-- PAGE EXCERPT --

First Write¶
Step-by-step: how to write scientific data with openPMD-api?
Include / Import¶
After successful installation, you can start using openPMD-api as follows:
C++11¶
#include <openPMD/openPMD.hpp>
// example: data handling
#include <numeric> // std::iota
#include <vector> // std::vector
namespace api = openPMD;
Python¶
import openpmd_api as api
# example: data handling
import numpy as np
Open¶
Write into a new openPMD series in myOutput/data_<00...N>.h5
.
Further file formats than .h5
(HDF5) are supported:
.bp
(ADIOS1) or .json
(JSON).
C++11¶
auto series = api::Series(
"myOutput/data_%05T.h5",
api::AccessType::CREATE);
Python¶
series = api.Series(
"myOutput/data_%05T.h5",
api.Access_Type.create)
Iteration¶
Grouping by an arbitrary, positive integer number <N>
in a series:
C++11¶
auto i = series.iterations[42];
Python¶
i = series.iterations[42]
Attributes¶
Everything in openPMD can be extended and user-annotated. Let us try this by writing some meta data:
C++11¶
series.setAuthor(
"Axel Huebl <a.huebl@hzdr.de>");
series.setMachine(
"Hall Probe 5000, Model 3");
series.setAttribute(
"dinner", "Pizza and Coke");
i.setAttribute(
"vacuum", true);
Python¶
series.set_author(
"Axel Huebl <a.huebl@hzdr.de>")
series.set_machine(
"Hall Probe 5000, Model 3")
series.set_attribute(
"dinner", "Pizza and Coke")
i.set_attribute(
"vacuum", True)

-- WORK INSTRUCTION 1 --
In the openPMD-api write guide, which file formats other than .h5 does it say are supported?
The openPMD-api guide and the listing after it are unrelated material.

Extracted data entries:

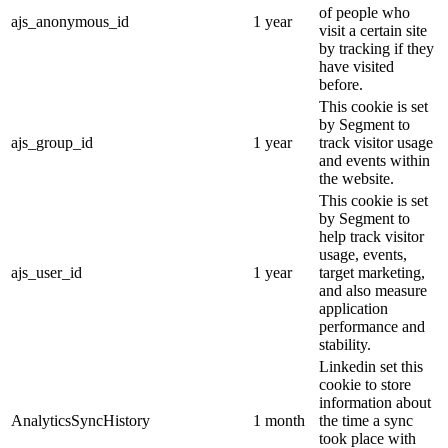
of people who
ajs_anonymous_id
1 year
visit a certain site
by tracking if they
have visited
before.
This cookie is set
by Segment to
ajs_group_id
1 year
track visitor usage
and events within
the website.
This cookie is set
by Segment to
help track visitor
usage, events,
ajs_user_id
1 year
target marketing,
and also measure
application
performance and
stability.
Linkedin set this
cookie to store
information about
AnalyticsSyncHistory
1 month
the time a sync
took place with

-- WORK INSTRUCTION 2 --
Format every line of the listing as a JSON list of strings, one string per line, with blank lines and the picture left out.

-- RESPONSE AREA 1 --
.bp (ADIOS1) and .json (JSON).

-- RESPONSE AREA 2 --
[
  "of people who",
  "ajs_anonymous_id",
  "1 year",
  "visit a certain site",
  "by tracking if they",
  "have visited",
  "before.",
  "This cookie is set",
  "by Segment to",
  "ajs_group_id",
  "1 year",
  "track visitor usage",
  "and events within",
  "the website.",
  "This cookie is set",
  "by Segment to",
  "help track visitor",
  "usage, events,",
  "ajs_user_id",
  "1 year",
  "target marketing,",
  "and also measure",
  "application",
  "performance and",
  "stability.",
  "Linkedin set this",
  "cookie to store",
  "information about",
  "AnalyticsSyncHistory",
  "1 month",
  "the time a sync",
  "took place with"
]